Professor Piazzi Smyth, in the clear sky of Italy, and with an instrument specially designed for showing faint spectra, found no lines or bands, but only a faint continuous spectrum extending from about midway between D and E in the solar spectrum to nearly F (see Plate V. fig. 3, in which the continuous spectrum is graphically shown, white on a black ground).
Colour of the Zodiacal Light.
It may here be mentioned that the Zodiacal Light is usually described as, in these latitudes, of a golden yellow or pale lemon tinge.
Rev. Mr. Webb’s observation, February 2, 1862. He found no green line of the Aurora.

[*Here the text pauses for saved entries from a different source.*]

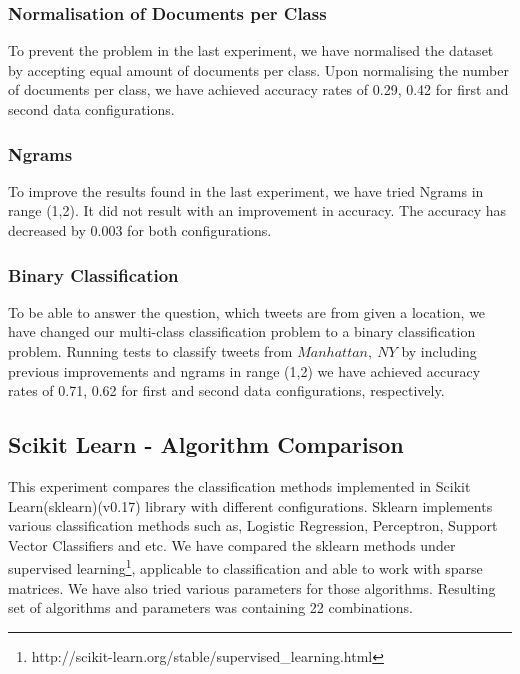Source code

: \documentclass[twoside,11pt]{article}
\begin{document}
\subsubsection{Normalisation of Documents per Class}
To prevent the problem in the last experiment, we have normalised the dataset by accepting equal amount of documents per class. Upon normalising the number of documents per class, we have achieved accuracy rates of 0.29, 0.42 for first and second data configurations.

\subsubsection{Ngrams}
To improve the results found in the last experiment, we have tried Ngrams in range (1,2). It did not result with an improvement in accuracy. The accuracy has decreased by 0.003 for both configurations.

\subsubsection{Binary Classification}
To be able to answer the question, which tweets are from given a location, we have changed our multi-class classification problem to a binary classification problem. Running tests to classify tweets from $Manhattan,\ NY$ by including previous improvements and ngrams in range (1,2) we have achieved accuracy rates of 0.71, 0.62 for first and second data configurations, respectively. 

\subsection{Scikit Learn - Algorithm Comparison}
This experiment compares the classification methods implemented in Scikit Learn(sklearn)(v0.17) library with different configurations. Sklearn implements various classification methods such as, Logistic Regression, Perceptron, Support Vector Classifiers and etc. We have compared the sklearn methods under supervised learning\footnote{http://scikit-learn.org/stable/supervised\_learning.html}, applicable to classification and able to work with sparse matrices. We have also tried various parameters for those algorithms. Resulting set of algorithms and parameters was containing 22 combinations.
\end{document}
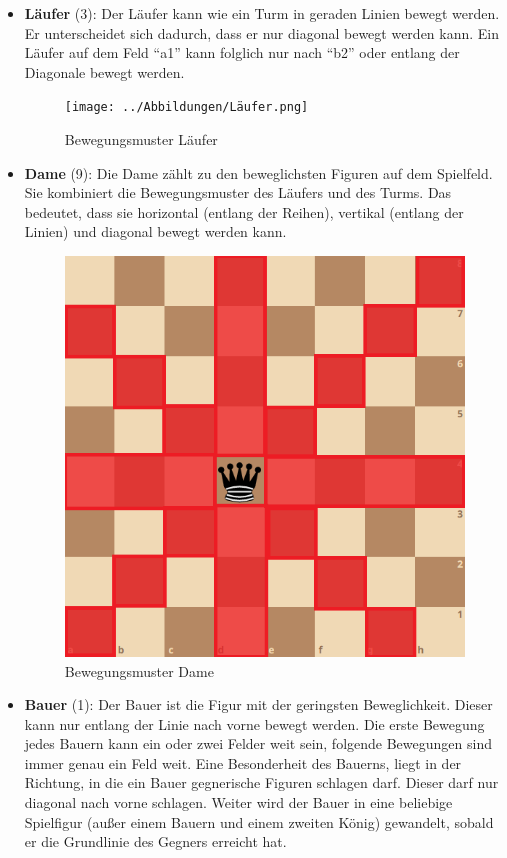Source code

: \documentclass[a4paper,12pt]{article}
\begin{document}
\begin{itemize}
	\item 
		\textbf{Läufer} (3): Der
		Läufer kann wie ein Turm in geraden Linien bewegt werden. Er
		unterscheidet sich dadurch, dass er nur diagonal bewegt werden kann. Ein
		Läufer auf dem Feld ``a1'' kann folglich nur nach ``b2'' oder entlang
		der Diagonale bewegt werden. 
		
		\begin{figure}
			\centering
			\texttt{[image: ../Abbildungen/Läufer.png]} 
			\caption{Bewegungsmuster Läufer}
		\end{figure}
	
	\item 
		\textbf{Dame} (9): Die Dame zählt zu den beweglichsten Figuren auf dem
		Spielfeld. Sie kombiniert die Bewegungsmuster des Läufers und des Turms.
		Das bedeutet, dass sie horizontal (entlang der Reihen), vertikal
		(entlang der Linien) und diagonal bewegt werden kann.
		
		\begin{figure}
			\centering
			\includegraphics{../Abbildungen/Dame.png} 
			\caption{Bewegungsmuster Dame}
		\end{figure}
	
	\item
		\textbf{Bauer} (1): Der
		Bauer ist die Figur mit der geringsten Beweglichkeit. Dieser kann nur
		entlang der Linie nach vorne bewegt werden. Die erste Bewegung jedes
		Bauern kann ein oder zwei Felder weit sein, folgende Bewegungen sind
		immer genau ein Feld weit. Eine Besonderheit des Bauerns, liegt in der
		Richtung, in die ein Bauer gegnerische Figuren schlagen darf. Dieser
		darf nur diagonal nach vorne schlagen. Weiter wird der Bauer in eine
		beliebige Spielfigur (außer einem Bauern und einem zweiten König)
		gewandelt, sobald er die Grundlinie des Gegners erreicht hat.
		

\end{itemize}
\end{document}
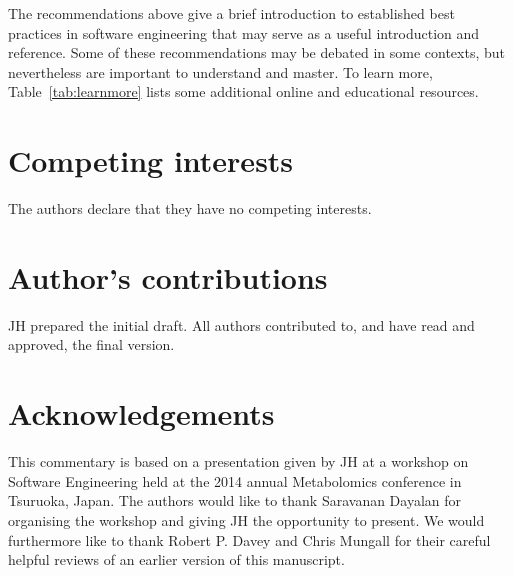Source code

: \documentclass{bmcart}
\begin{document}
The recommendations above give a brief introduction to established best practices in software engineering that may serve as a useful introduction and reference. Some of these recommendations may be debated in some contexts, but nevertheless are important to understand and master. To learn more, Table~\ref{tab:learnmore} lists some additional online and educational resources. 


\begin{backmatter}

\section*{Competing interests}
  The authors declare that they have no competing interests.

\section*{Author's contributions}
  JH prepared the initial draft. All authors contributed to, and have read and approved, the final version. 

\section*{Acknowledgements}
  This commentary is based on a presentation given by JH at a workshop on Software Engineering held at the 2014 annual Metabolomics conference in Tsuruoka, Japan. The authors would like to thank Saravanan Dayalan for organising the workshop and giving JH the opportunity to present. We would furthermore like to thank Robert P. Davey and Chris Mungall for their careful helpful reviews of an earlier version of this manuscript. 


\end{backmatter}
\end{document}
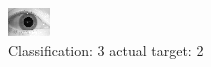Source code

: \begin{figure}[h!]
\begin{center}
\includegraphics[width=0.60\columnwidth]{figures/ID1784_class_3_target_2.png}
\end{center}
\caption{ Classification: 3 actual target: 2}
\label{fig:ID1784_class_3_target_2}
\end{figure}
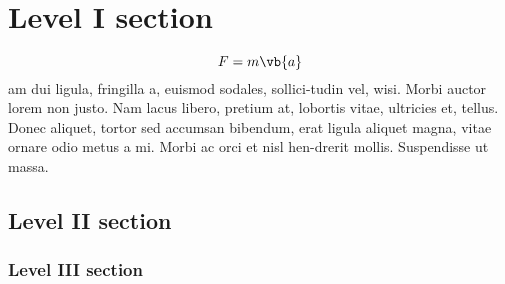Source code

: \documentclass[12 pt]{article}
\begin{document}
\tableofcontents
\section{Level I section}

\lipsum[1]
\[
    F = m\vb{a}
\]
am dui ligula, fringilla a, euismod sodales, sollici-tudin vel, wisi.
Morbi auctor lorem non justo.
Nam  lacus libero, pretium at, lobortis vitae, ultricies et, tellus.
Donec aliquet, tortor sed accumsan bibendum, erat ligula aliquet magna, vitae ornare odio metus a mi.
Morbi ac orci et nisl hen-drerit mollis.
Suspendisse ut massa.

\subsection{Level II section}
\lipsum[3]

\subsubsection{Level III section}
\lipsum[4]
\end{document}
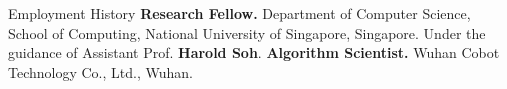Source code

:\begin{rubric}{Employment History}
\entry*[2019 -- 2020]%
	\textbf{Research Fellow.} Department of Computer Science, School of Computing, National University of Singapore, Singapore. Under the guidance of Assistant Prof. \textbf{Harold Soh}.  
%
%
\entry*[2018 -- 2019]%
	\textbf{Algorithm Scientist.} Wuhan Cobot Technology Co., Ltd., Wuhan.
%
\end{rubric}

On one occasion, however, it has been described as not having this tinge, but rather resembling the light of the Milky Way, but brighter. On another occasion I saw the whole cone of a crimson hue without any mixture of yellow. The Rev. Mr. Webb thought that a display seen at Hardwick Vicarage, February 2nd, 1862, showed a ruddy tinge not unlike the commencement of a crimson Aurora—“it was certainly redder or yellower than the galaxy.” He examined it with a pocket spectroscope which would show distinctly the green line of the Aurora (probably Browning’s miniature), but nothing of the kind was visible, nor could any thing be traced beyond a slight increase of general light, which, on closing the slit, was extinguished long before the auroral band would have become imperceptible.
A. W. Wright’s observations and conclusions.
A. W. Wright examined the Zodiacal Light with a Duboscq single-prism spectroscope, the telescope and collimator having a clear aperture of 2·4 centimetres, magnifying-power of telescope 9 diameters. Special precautions were taken about the observations, and the conclusions arrived at were:—
(1) The spectrum of the Zodiacal Light is continuous, and is sensibly the same as that of faint sunlight or twilight.
(2) No bright line or band can be recognized as belonging to this spectrum.
(3) There is no evidence of any connexion between the Zodiacal Light and the Polar Aurora.